5 March 2008

Emile Zola - The Fortune of the Rougons

I was warned that this, the first of Zola's huge 20 volume Rougon-Macquart cycle, wasn't one of the best, and that was by someone who read the whole cycle in French. I found it a slog - it took me two months to read, on and off, not helped by the dubious 110 year old translation, and the horrible typesetting in this edition.

Zola's ambition was to use the history of an extended family to illustrate the history of France from 1852 to 1870, the Second Empire under Louis-Napoleon III, the nephew of Napoleon Bonaparte. He had particular ideas of hereditary traits, such as irascibility and drunkenness that afflict some of his most prominent characters, but that theme is mostly secondary to the broad narrative of French social life, inspired by Balzac's Comedie Humaine.

This novel deals with the coup d'etat in 1852 that begins the Second Empire - Louis Napoleon, the President of the Second Republic since the revolution of 1848, took absolute power, much as his uncle had done nearly fifty years before. This was relatively recent history for Zola's readers, twenty years after the event, although the writer himself was a mere 12 years old at the time. But for modern English readers, the events are a little confusing, and the narrative a bit hard to follow.

Zola sets the novel in a provincial town, divided between Republicans and Bonapartists, essentially conservatives. It opens with a Republican force marching by the town, joined by two young patriotic inhabitants, Silvere and Miette. Their relationship is a sentimental tragedy that forms the central episode of the book. Much of the rest is concerned with the manoeuverings of the Rougon family, predominantly Bonapartists, to attain influence despite their personal cowardice and the uncertain outcome of the coup.

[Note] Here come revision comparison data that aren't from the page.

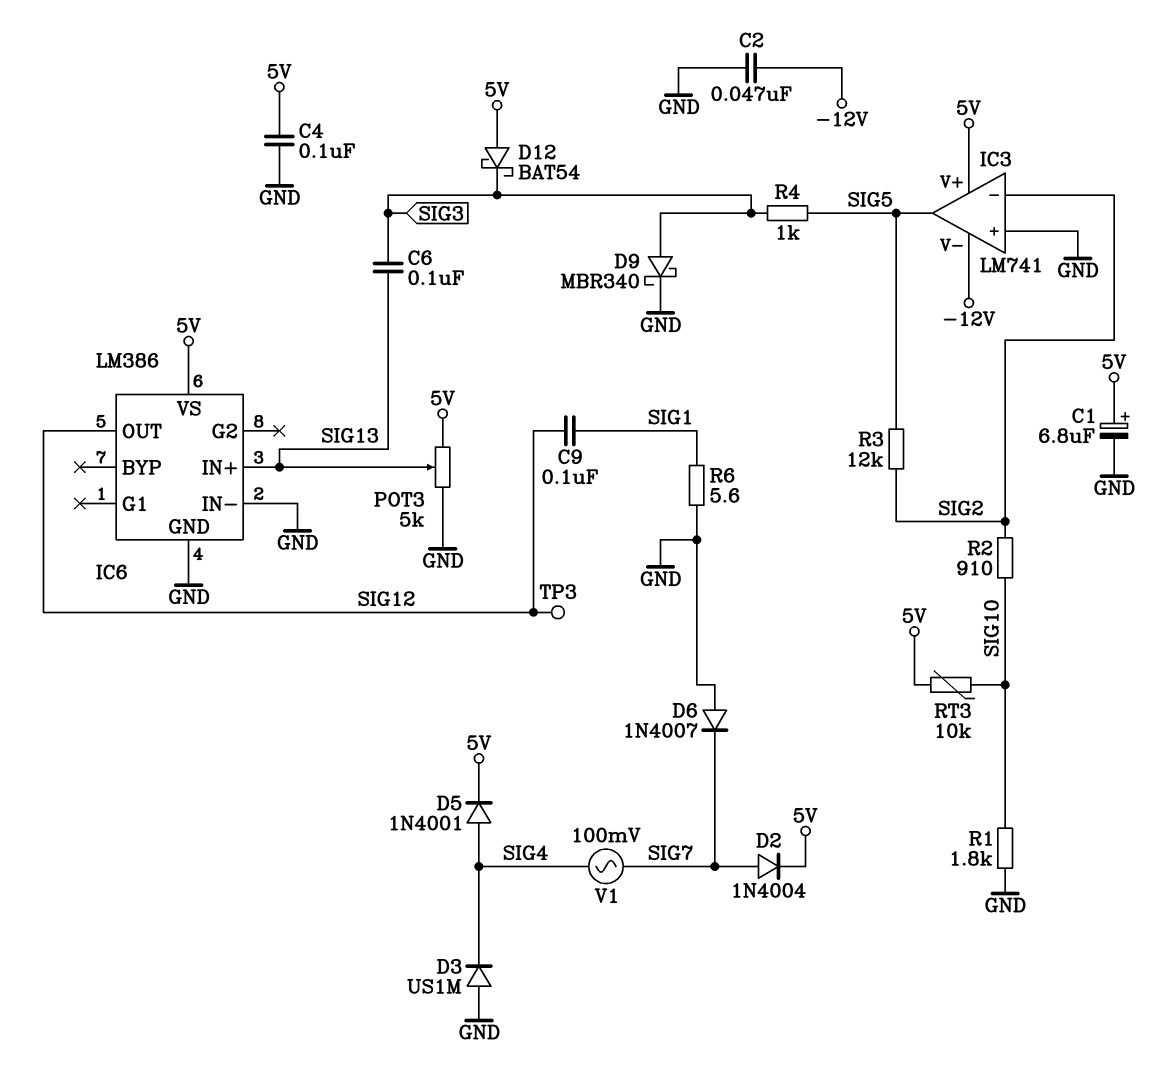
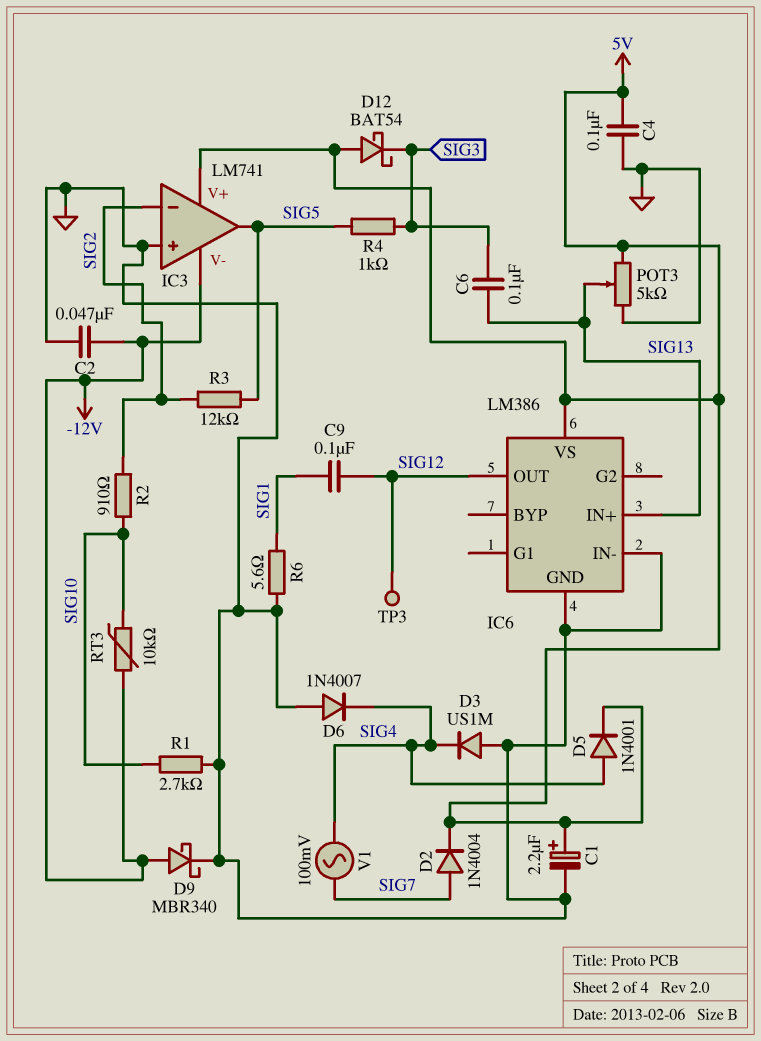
C1: 6.8uF (plus 5V, minus GND) -> 2.2uF (plus 5V, minus GND)
D6: diode 1N4007 (A GND, K SIG7) -> diode 1N4007 (A GND, K SIG4)
D9: schottky MBR340 (A SIG3, K GND) -> schottky MBR340 (A -12V, K GND)
R1: 1.8k (GND, SIG10) -> 2.7k (GND, SIG10)
RT3: 10k (5V, SIG10) -> 10k (-12V, SIG10)

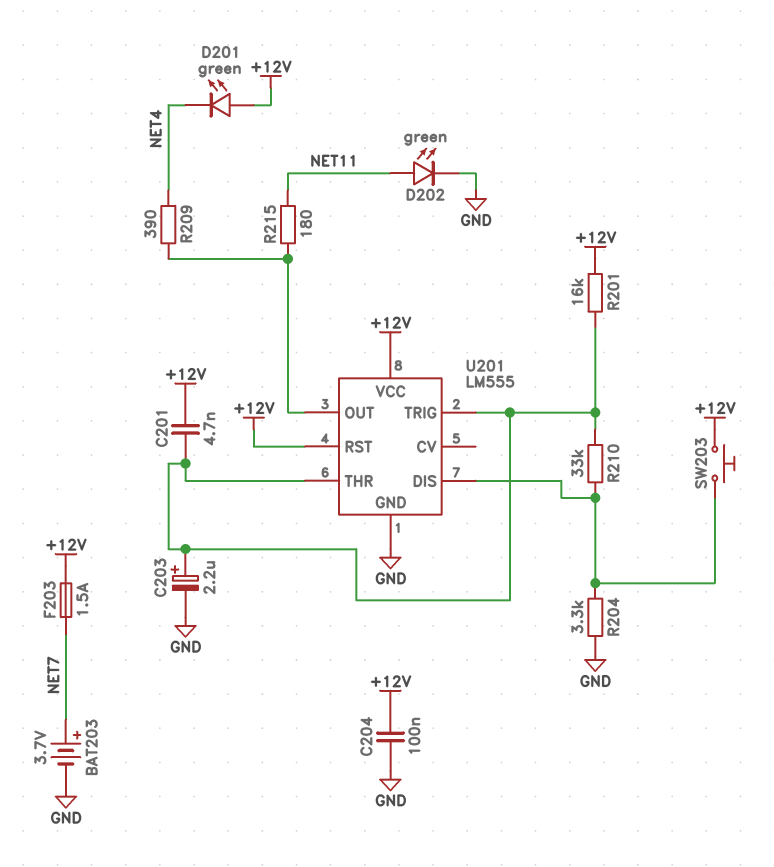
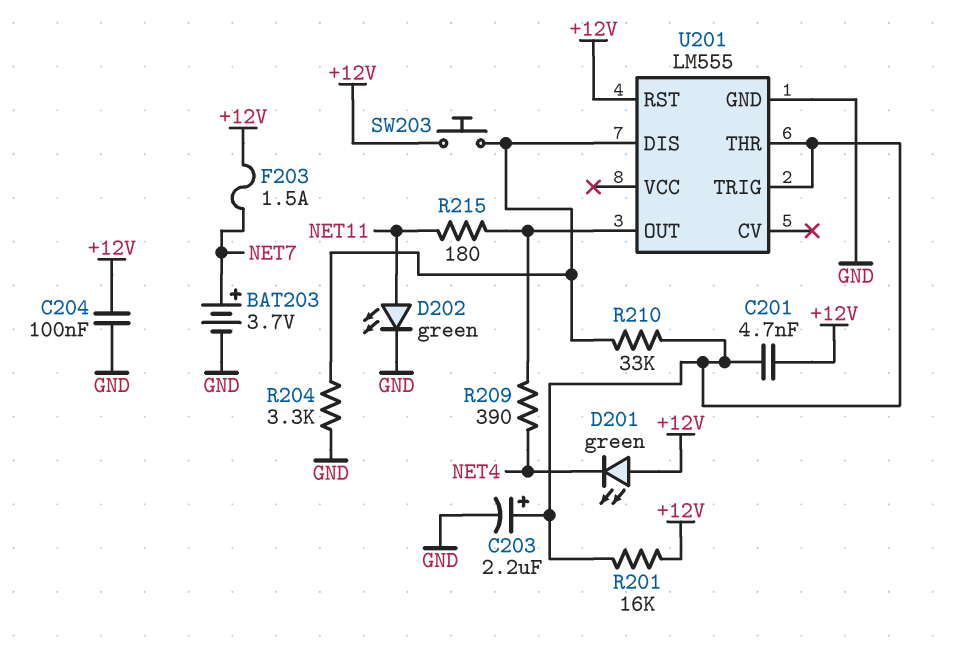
U201 pin VCC: +12V -> none

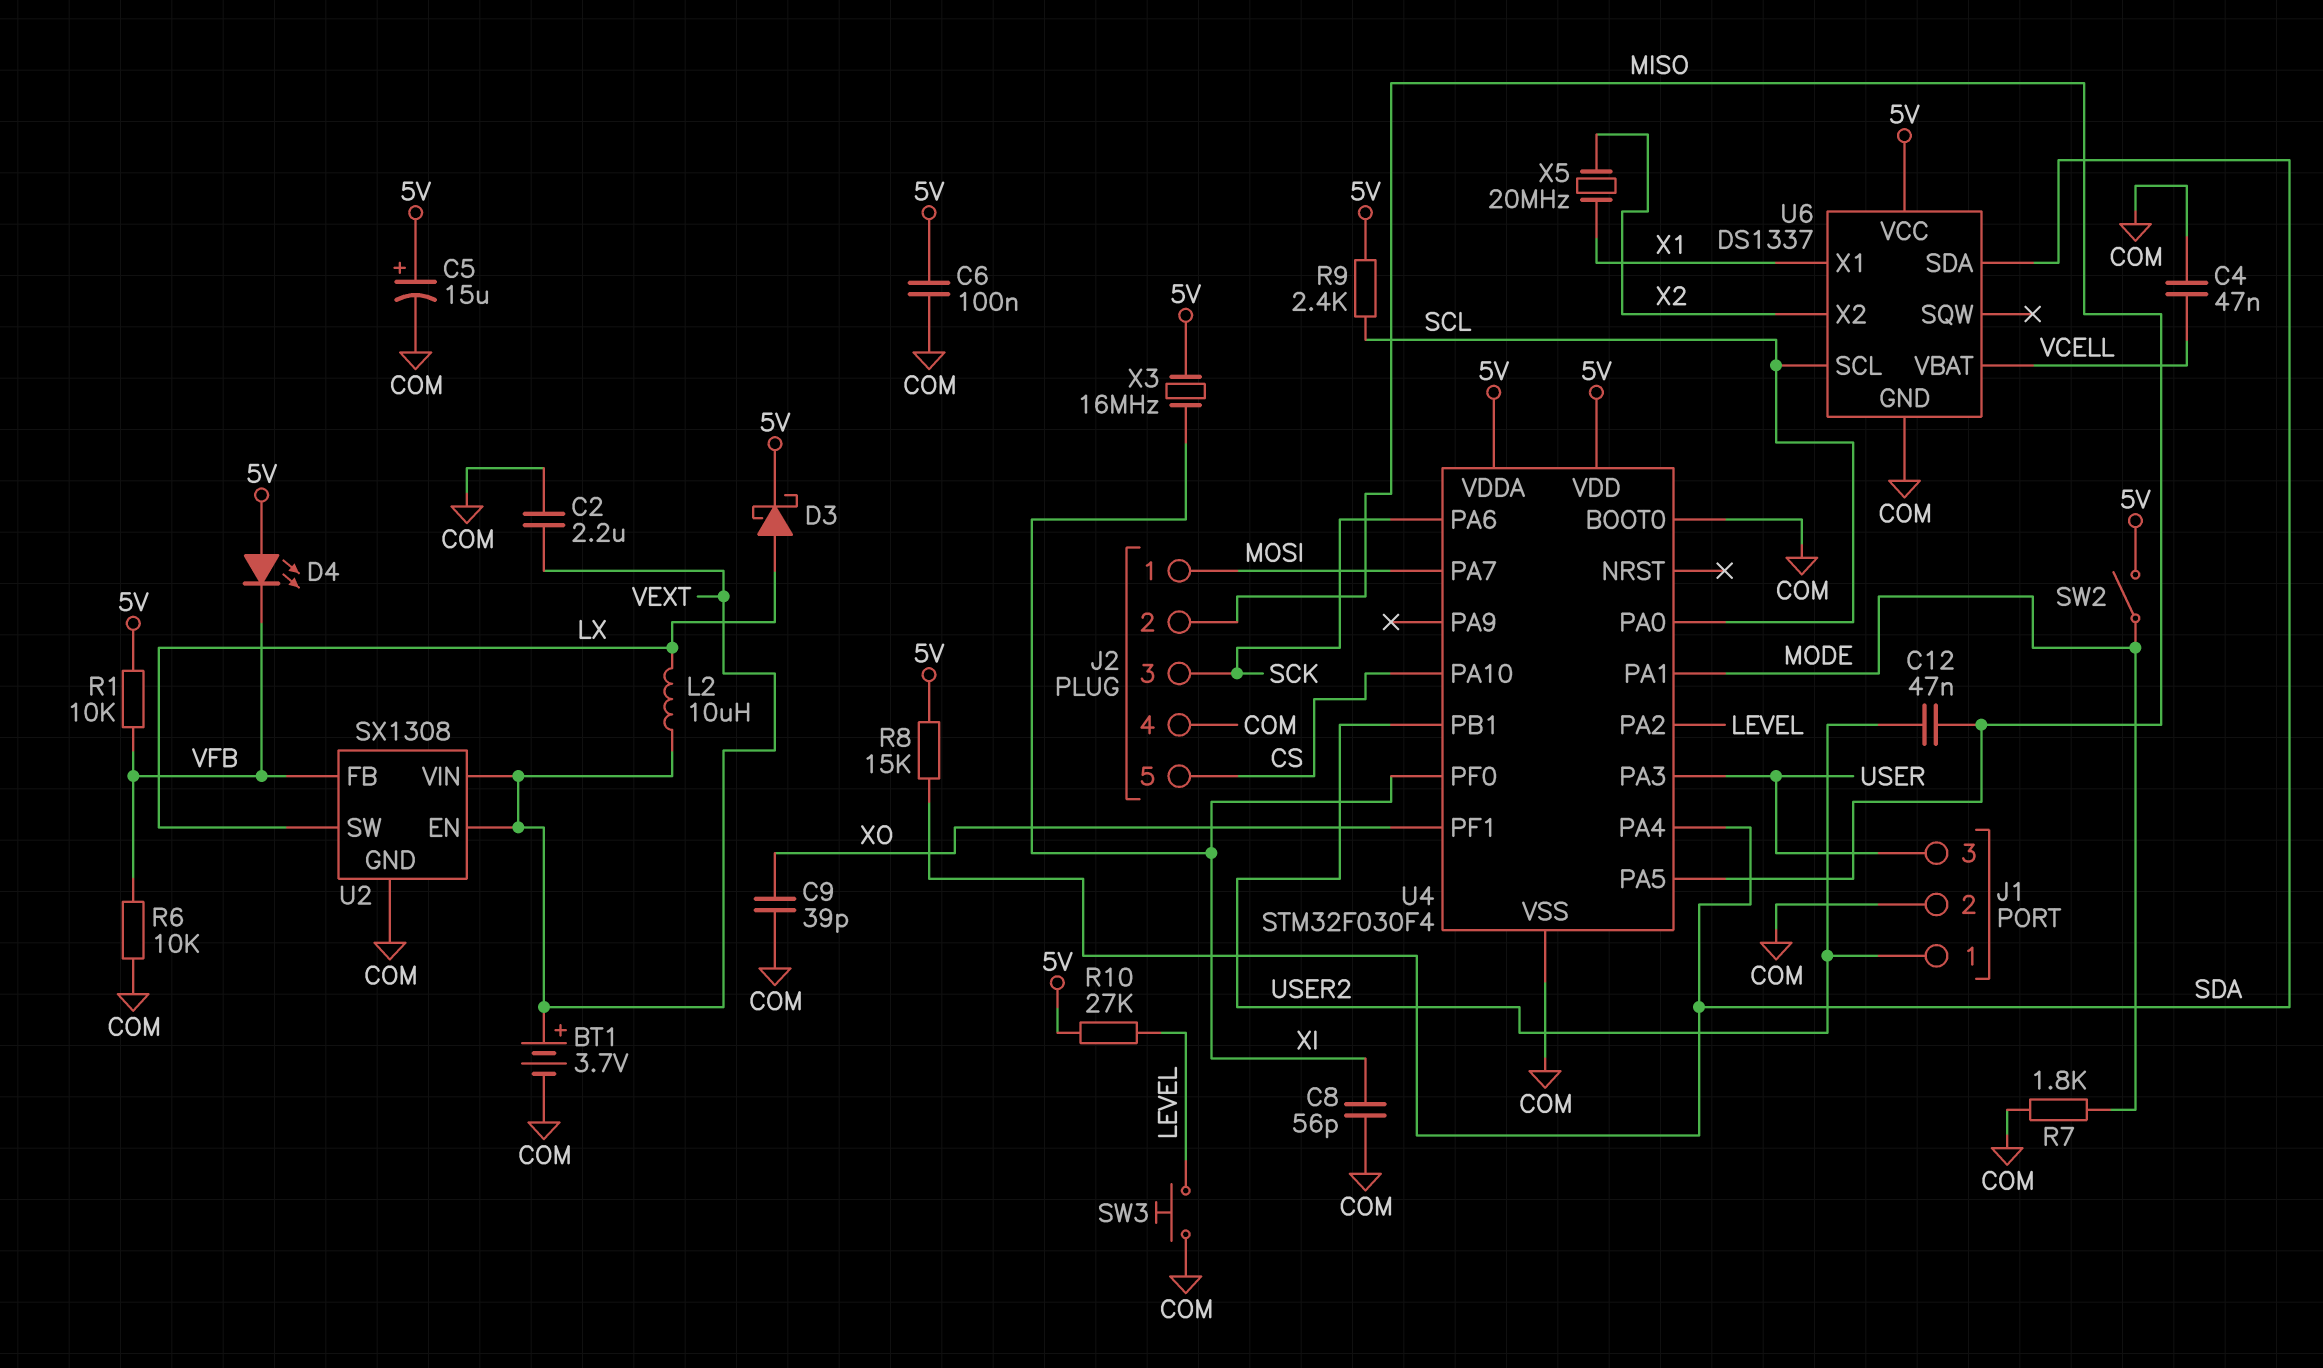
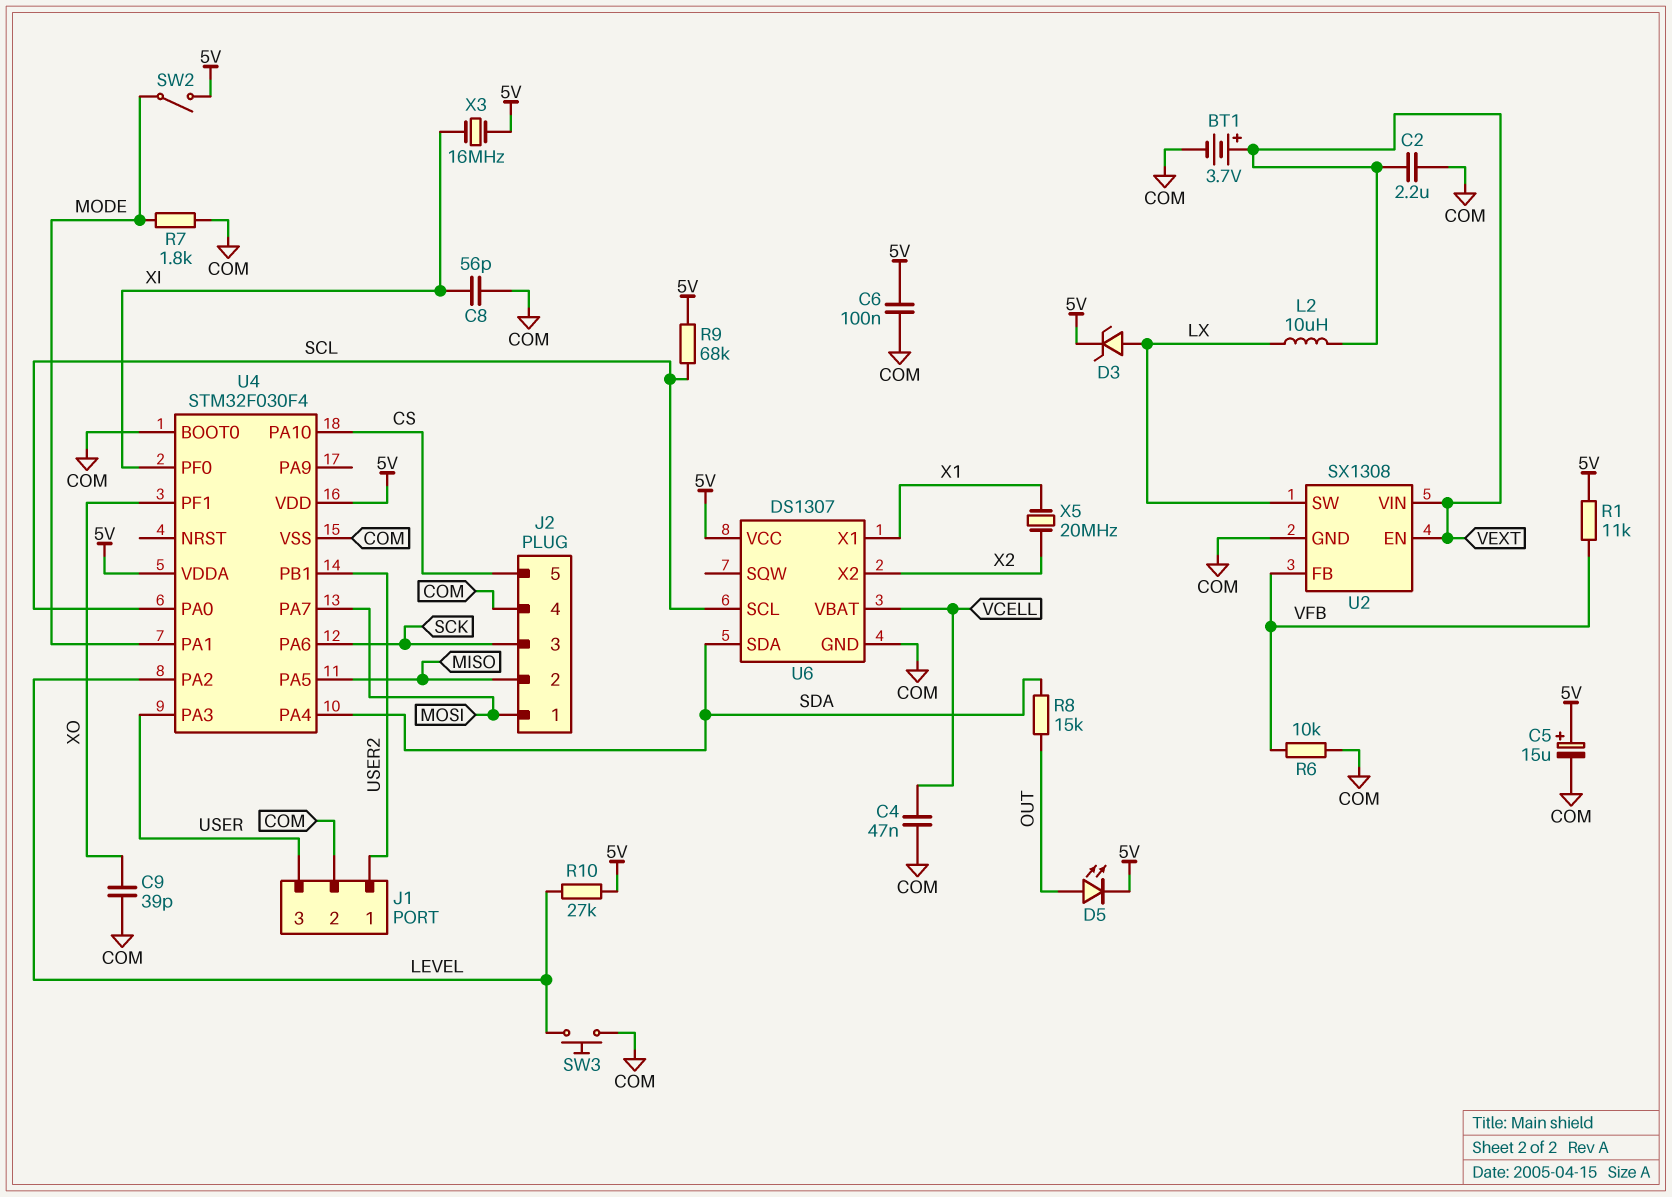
C12: 47nF (MISO, USER2) -> none
D3: schottky (A LX, K 5V) -> zener (A LX, K 5V)
D4: LED (A 5V, K VFB) -> none
D5: none -> LED (A OUT, K 5V)
R1: 10k (5V, VFB) -> 11k (5V, VFB)
R8: 15k (5V, SDA) -> 15k (OUT, SDA)
R9: 2.4k (5V, SCL) -> 68k (5V, SCL)
U6: DS1337 -> DS1307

Zola's intent is twofold in the book - to introduce the characters of his cycle, and to satirise the conservatives at the time of the coup. He takes an anti-Second Empire stance throughout his novels - as a political radical his opposition to despotism is fundamental. The trouble is that his ability isn't yet competent to fulfil his ambition - this novel feels rushed and uneven, there are too many authorial digressions, and the characters are shallow and unbelievable. There are elements which show Zola's budding talent, as evident in the previously published Therese Raquin, such as the action scenes involving Silvere, and the comical counter-revolution in the town. But as a whole the book doesn't work, and should be avoided, except by completists, of which I am currently one.